You have probably already heard about GDPR, otherwise known as the EU’s General Data Protection Regulations. GDPR is no longer on the distant horizon – it is just around the corner, with the new rules due to be enforced from May 25, despite Brexit negotiations.
In a nutshell, GDPR will change the rules about how businesses hold and use personal data, which is defined in the regulations as anything which aids the identification of an individual. So it may not be just a name (there are many John Smiths) but a name together with a date of birth, an email address (business as well as private), place of business, home address or passport details would be classed as data. At present it is governed by the Data Protection Act 1998. The aim of GDPR is to further strengthen the rights of the individual and protect their personal information and identity.
For the travel industry, it seems like a huge deal given the sheer amount of customer data we deal with on a daily basis. In reality, there is nothing to be scared of. Most businesses will already be compliant with the new rules and it may be simply a matter of adjusting policies and putting a few extra safeguards in place to ensure that data is stored securely and subject’s rights are clear.

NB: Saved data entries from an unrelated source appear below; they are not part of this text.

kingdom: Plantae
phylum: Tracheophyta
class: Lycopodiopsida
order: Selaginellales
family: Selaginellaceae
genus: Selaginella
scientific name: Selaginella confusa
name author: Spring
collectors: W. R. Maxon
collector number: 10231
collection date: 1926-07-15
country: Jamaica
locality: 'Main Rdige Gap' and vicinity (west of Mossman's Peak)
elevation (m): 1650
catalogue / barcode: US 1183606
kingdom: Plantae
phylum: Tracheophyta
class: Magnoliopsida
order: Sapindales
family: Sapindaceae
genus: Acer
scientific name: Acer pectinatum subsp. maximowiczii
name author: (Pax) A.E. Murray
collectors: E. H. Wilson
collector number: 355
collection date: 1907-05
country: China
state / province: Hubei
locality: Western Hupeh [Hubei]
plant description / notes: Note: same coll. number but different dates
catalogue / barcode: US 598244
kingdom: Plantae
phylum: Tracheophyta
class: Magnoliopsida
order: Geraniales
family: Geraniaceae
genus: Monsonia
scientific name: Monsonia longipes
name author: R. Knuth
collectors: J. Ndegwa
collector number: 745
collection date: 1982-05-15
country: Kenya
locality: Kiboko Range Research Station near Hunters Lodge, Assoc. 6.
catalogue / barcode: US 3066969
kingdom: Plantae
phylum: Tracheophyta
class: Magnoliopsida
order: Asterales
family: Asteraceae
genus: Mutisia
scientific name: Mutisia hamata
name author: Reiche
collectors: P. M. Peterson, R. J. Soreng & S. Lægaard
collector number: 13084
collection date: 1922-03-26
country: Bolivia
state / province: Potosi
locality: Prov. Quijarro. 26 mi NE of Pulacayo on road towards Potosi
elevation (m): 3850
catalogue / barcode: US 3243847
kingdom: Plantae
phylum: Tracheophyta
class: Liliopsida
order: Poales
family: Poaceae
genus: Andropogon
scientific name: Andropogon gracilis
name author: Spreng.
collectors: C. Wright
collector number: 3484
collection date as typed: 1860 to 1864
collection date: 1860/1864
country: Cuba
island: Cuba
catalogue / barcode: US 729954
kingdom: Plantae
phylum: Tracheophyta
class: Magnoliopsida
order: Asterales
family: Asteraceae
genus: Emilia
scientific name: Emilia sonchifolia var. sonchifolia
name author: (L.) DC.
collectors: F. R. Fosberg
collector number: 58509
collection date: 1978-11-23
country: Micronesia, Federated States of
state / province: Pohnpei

Data can be split into three categories:
Employment contracts and your company handbook will need to be amended to reflect the new legislation confirming the business’s compliance, the reason for collecting and retaining the data and the data subject’s rights. You should check that the data is stored securely and the timescale and circumstances in which it is destroyed.
Privacy policies need to be updated explaining why the data is collected (usually for the performance of a contract), the customers rights, any disclosure to third parties and why (an airline for example) what you may use the data for and when it will be deleted.
Providers of services such as transfers and accommodation. You should ensure their compliance by updating your supplier code of conduct.
GDPR lists six acceptable reasons for using data and the two most relevant to travel industry sales and marketing departments are:
- Your legitimate business interest, as long as it can be justified when balanced against the individual’s right of privacy.
- Consent, which must be by way of a positive action such as ticking a box not unticking a pre- ticked box and evidenced.
Both reasons require you to remind the data subject that they have a right to decline any further marketing communication each time you contact them and make it clear how they can do that.
The good news is that if you are contacting people who have used your services previously, you can continue to contact them about similar products without approaching them for fresh explicit consent as the legitimate business interest reason should be acceptable.
It might be best to avoid direct marketing to passengers who have not been your clients without explicit consent though, so contact the agent or lead passenger but not the entire party.
Actions to ensure compliance with GDPR include:
Audit your data
Start by finding out what data you have. Outsource this to department heads if you can as they will be more familiar with the information needed. What data is stored, how, why, what is it used for, any third parties who are sent it, when it is destroyed and any policies currently in place regarding. It should be presented on a spreadsheet if possible, and there is an example on the Abta website.
Review data security
You need to consider who has access to your data and why. Are physical copies locked away and how safe are the keys? Is all portable equipment encrypted? Do you have adequate online security? When and how is data destroyed?
Privacy policies on websites, contracts of employment and company handbooks, data breach response procedure and suppliers code of conduct will need reviewing and amending to ensure compliance with the new regulations.